The process for LP-led secondary deals typically involves:

1. Decision to Sell: LPs opt to sell their fund interests to achieve liquidity or rebalance their portfolios.

2. Engagement of Advisors: Investment banks or advisory firms are retained to manage the sale process and identify potential buyers.

3. Valuation and Due Diligence: Prospective buyers conduct thorough analyses of the fund's holdings to determine a fair purchase price, often negotiating discounts to NAV.

4. Transaction Execution: Upon agreement, the sale is executed, transferring the LP's interest to the buyer, who assumes the associated rights and obligations.

5. Post-Transaction Integration: The new investor integrates into the fund's structure, participating in future distributions and decisions.

How GP-Led Transactions Work

GP-led secondary deals generally follow these steps:

1. Initiation: GPs, with the assistance of legal and financial advisors, propose a restructuring or extension of the fund's life.

2. Investor Approval: GPs seek consent from the Limited Partner Advisory Committee (LPAC) and other stakeholders to proceed with the proposed changes.

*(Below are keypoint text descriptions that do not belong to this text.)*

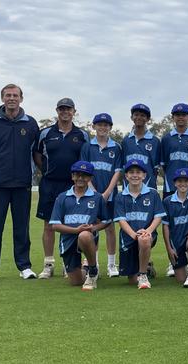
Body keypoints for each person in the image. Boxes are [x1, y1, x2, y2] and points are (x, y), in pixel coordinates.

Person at [0, 84, 39, 281]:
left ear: (21, 98)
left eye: (15, 95)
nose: (11, 98)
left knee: (21, 228)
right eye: (8, 95)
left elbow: (36, 153)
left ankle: (24, 266)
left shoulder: (31, 124)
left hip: (22, 185)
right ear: (2, 98)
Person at [35, 97, 90, 279]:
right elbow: (37, 155)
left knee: (74, 224)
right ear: (57, 111)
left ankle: (70, 264)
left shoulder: (82, 135)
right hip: (50, 184)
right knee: (49, 224)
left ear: (74, 111)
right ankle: (49, 264)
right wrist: (47, 170)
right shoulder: (45, 133)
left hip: (73, 185)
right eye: (61, 109)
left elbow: (86, 159)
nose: (65, 112)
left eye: (68, 109)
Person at [49, 161, 110, 290]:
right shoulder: (62, 197)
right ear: (72, 176)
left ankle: (92, 270)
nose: (81, 178)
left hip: (87, 237)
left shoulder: (97, 198)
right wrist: (76, 230)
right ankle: (85, 271)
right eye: (77, 175)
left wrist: (93, 228)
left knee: (85, 236)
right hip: (67, 240)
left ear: (90, 178)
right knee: (76, 282)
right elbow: (54, 225)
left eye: (85, 175)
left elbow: (106, 221)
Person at [79, 113, 122, 277]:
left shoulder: (116, 147)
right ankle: (93, 263)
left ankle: (112, 264)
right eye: (99, 125)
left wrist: (107, 192)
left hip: (109, 194)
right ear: (94, 126)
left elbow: (118, 171)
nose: (103, 128)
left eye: (106, 125)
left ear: (110, 127)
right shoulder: (87, 146)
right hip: (91, 194)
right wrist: (95, 193)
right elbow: (84, 170)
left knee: (110, 228)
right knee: (93, 228)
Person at [114, 159, 166, 289]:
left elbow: (158, 216)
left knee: (144, 240)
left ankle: (143, 275)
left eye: (138, 172)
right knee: (131, 280)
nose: (135, 175)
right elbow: (121, 220)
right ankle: (147, 266)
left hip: (147, 234)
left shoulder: (153, 193)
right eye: (131, 172)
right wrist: (134, 235)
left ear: (144, 175)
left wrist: (148, 231)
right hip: (128, 236)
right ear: (126, 176)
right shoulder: (120, 196)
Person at [162, 168, 188, 288]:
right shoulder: (167, 201)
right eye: (179, 181)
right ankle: (183, 265)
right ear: (175, 183)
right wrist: (169, 249)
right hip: (176, 243)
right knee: (180, 279)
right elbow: (165, 226)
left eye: (186, 181)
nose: (183, 184)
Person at [160, 103, 188, 197]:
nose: (180, 117)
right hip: (170, 186)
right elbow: (163, 165)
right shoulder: (166, 138)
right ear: (173, 118)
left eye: (184, 115)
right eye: (177, 115)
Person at [121, 103, 161, 189]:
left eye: (143, 115)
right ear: (132, 117)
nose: (139, 117)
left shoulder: (155, 141)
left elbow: (156, 168)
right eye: (136, 115)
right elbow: (123, 166)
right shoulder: (125, 141)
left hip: (148, 187)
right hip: (128, 188)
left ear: (148, 119)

3. Asset Transfer: Assets are moved to a new Special Purpose Vehicle (SPV), creating a fresh investment vehicle for continued management.

4. Investor Options: Existing investors decide whether to reinvest in the new structure, sell their stakes, or exit entirely.

5. Capital Deployment: The new fund deploys additional capital to support portfolio companies, with the aim of enhancing returns.

Recent News

Ardian raised $30 Billion for their ninth secondaries fund, the largest secondaries fundraise in history (dakota)

Ex-Blackstone GP Stakes Global Head Forms PE Secondaries Firm (dakota)

Franklin Templeton, Lex Partners Launch Evergreen US Wealth PE Secondaries Fund (dakota)

Outlook

The outlook for the secondaries market remains strong, with sustained growth projected as investor demand for liquidity, diversification, and competitive pricing continues. With private equity firms and institutional investors looking for ways to optimize their portfolios in an evolving market, secondaries will likely play an increasingly central role in private equity investment strategies.

As private equity funds continue to grow in size and complexity, the secondaries market will evolve to provide more innovative solutions. The trend toward more customized, flexible secondary transaction structures is likely to continue, as investors look for tailored solutions that meet their unique liquidity and investment objectives.